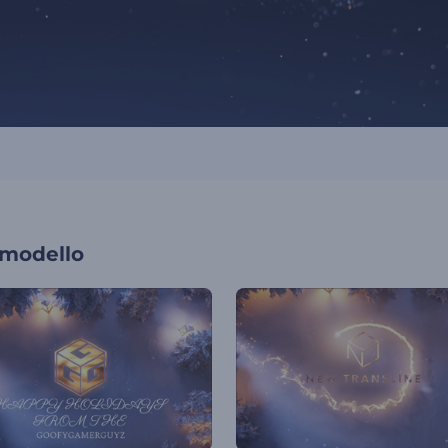
 modello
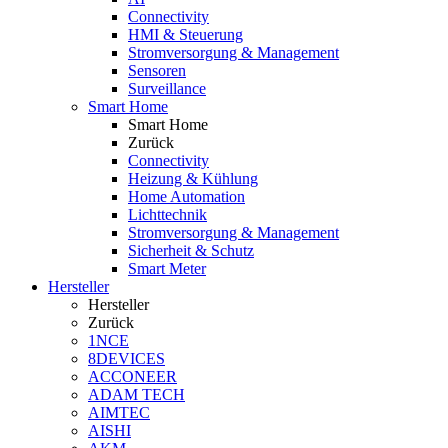
Connectivity
HMI & Steuerung
Stromversorgung & Management
Sensoren
Surveillance
Smart Home
Smart Home
Zurück
Connectivity
Heizung & Kühlung
Home Automation
Lichttechnik
Stromversorgung & Management
Sicherheit & Schutz
Smart Meter
Hersteller
Hersteller
Zurück
1NCE
8DEVICES
ACCONEER
ADAM TECH
AIMTEC
AISHI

-------------------------

DIRECTIVE -> Reproduce the text of every entry above word for word, and leave the pictures out of your answer.

RESULT ->
 modello
Connectivity
HMI & Steuerung
Stromversorgung & Management
Sensoren
Surveillance
Smart Home
Smart Home
Zurück
Connectivity
Heizung & Kühlung
Home Automation
Lichttechnik
Stromversorgung & Management
Sicherheit & Schutz
Smart Meter
Hersteller
Hersteller
Zurück
1NCE
8DEVICES
ACCONEER
ADAM TECH
AIMTEC
AISHI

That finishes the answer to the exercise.